Reference:

Walter Lee, Matthew Frank, Victor Lee, Kenneth Mackenzie, and Larry Rudolph. Implications of I/O for Gang Scheduled Workloads. To Appear in 3rd Workshop on Job Scheduling Strageties for Parallel Processing , April, 1997.
(compressed postscript, 199KB)

Abstract:

This paper examines the implications of gang scheduling for general-purpose multiprocessors. The workloads in these environments include both compute-bound parallel jobs, which often require gang scheduling, and I/O-bound jobs, which require high CPU priority to achieve interactive response times. Our results indicate that an effective interactive multiprocessor scheduler must weigh both the benefits and costs of gang scheduling when deciding how to allocate resources to jobs.
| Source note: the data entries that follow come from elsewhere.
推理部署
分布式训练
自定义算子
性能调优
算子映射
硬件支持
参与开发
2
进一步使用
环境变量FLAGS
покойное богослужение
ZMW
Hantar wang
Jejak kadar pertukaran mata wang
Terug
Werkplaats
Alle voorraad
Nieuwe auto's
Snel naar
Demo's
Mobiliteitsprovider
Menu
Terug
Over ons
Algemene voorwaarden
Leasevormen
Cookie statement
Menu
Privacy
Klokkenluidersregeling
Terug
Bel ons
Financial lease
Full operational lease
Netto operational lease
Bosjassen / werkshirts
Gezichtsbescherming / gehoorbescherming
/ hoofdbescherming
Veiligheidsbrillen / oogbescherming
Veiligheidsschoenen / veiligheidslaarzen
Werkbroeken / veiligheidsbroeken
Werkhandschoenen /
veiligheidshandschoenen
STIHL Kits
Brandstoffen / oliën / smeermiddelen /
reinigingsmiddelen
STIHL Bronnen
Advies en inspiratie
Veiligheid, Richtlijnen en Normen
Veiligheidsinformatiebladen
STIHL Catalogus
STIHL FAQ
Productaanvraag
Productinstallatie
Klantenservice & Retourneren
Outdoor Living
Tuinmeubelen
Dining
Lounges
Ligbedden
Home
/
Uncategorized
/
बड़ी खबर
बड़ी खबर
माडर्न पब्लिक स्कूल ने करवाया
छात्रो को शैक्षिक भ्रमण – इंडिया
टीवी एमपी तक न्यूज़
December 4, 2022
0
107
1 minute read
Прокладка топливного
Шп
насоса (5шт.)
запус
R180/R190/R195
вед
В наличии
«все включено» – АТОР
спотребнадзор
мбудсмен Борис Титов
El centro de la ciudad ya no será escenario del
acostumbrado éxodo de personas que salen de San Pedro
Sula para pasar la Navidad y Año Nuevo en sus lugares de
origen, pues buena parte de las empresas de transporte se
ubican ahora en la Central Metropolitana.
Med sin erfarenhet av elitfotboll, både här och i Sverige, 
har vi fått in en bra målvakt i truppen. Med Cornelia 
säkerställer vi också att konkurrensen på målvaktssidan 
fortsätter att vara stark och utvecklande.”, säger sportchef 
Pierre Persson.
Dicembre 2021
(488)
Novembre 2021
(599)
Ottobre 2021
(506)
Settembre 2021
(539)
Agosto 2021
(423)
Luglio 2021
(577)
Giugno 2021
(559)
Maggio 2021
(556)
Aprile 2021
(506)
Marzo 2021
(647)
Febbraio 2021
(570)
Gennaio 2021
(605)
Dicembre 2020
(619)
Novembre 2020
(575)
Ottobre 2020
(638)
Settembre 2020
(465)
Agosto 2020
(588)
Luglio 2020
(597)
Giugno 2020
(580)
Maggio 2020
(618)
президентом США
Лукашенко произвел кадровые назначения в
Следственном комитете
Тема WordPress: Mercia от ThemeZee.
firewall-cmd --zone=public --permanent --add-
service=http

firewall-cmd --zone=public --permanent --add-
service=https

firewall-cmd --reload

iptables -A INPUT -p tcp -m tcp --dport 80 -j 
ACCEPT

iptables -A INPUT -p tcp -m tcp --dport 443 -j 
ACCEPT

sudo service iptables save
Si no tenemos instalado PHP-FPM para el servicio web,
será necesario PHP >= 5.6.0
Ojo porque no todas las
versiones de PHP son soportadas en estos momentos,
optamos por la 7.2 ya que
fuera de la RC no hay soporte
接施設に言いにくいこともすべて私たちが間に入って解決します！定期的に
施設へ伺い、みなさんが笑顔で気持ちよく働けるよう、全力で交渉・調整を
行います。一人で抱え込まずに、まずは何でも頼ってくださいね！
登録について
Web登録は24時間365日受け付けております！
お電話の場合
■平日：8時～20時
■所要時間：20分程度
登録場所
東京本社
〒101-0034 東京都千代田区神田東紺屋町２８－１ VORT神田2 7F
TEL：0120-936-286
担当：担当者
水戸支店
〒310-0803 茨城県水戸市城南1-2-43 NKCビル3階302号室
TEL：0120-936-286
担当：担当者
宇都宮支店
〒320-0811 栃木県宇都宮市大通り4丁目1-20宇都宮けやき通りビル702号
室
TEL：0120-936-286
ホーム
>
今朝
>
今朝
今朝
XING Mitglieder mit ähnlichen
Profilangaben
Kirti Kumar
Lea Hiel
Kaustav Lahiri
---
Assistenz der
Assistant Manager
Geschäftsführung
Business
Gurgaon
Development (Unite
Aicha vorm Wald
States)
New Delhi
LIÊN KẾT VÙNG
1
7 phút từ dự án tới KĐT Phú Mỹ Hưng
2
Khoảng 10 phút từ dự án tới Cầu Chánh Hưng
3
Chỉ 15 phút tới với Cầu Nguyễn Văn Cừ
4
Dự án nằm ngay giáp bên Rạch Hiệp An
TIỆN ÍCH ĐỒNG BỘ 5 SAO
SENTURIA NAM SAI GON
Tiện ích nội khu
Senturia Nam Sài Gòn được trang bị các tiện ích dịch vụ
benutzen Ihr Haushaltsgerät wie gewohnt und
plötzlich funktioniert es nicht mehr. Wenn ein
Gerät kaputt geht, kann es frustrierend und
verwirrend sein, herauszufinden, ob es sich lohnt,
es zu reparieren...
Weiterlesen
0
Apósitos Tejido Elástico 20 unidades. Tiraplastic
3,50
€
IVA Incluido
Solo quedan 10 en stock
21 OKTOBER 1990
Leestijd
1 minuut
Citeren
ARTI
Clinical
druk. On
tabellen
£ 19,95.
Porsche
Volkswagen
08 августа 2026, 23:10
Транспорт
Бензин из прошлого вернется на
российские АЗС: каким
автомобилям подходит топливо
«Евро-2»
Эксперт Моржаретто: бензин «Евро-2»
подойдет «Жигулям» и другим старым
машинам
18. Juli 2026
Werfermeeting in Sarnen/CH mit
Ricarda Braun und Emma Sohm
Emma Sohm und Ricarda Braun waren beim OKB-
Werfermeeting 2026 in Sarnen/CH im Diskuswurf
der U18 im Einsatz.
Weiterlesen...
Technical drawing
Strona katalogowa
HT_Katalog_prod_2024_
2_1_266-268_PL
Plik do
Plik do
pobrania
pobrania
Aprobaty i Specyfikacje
This paper answers a number of questions about gang scheduling in the context of a variety of synthetic applications and SPLASH benchmarks running on the FUGU scalable multiprocessor workstation. We show that gang scheduling interferes with the performance of I/O-bound jobs, that applications do not benefit equally from gang scheduling, that most real applications can tolerate at least a small amount of scheduling skew without major performance degradation, and that messaging statistics can provide important clues to whether applications require gang scheduling. Taken together these results suggest that a multiprocessor scheduler can deliver interactive response times by dynamically monitoring and adjusting its resource allocation strategy.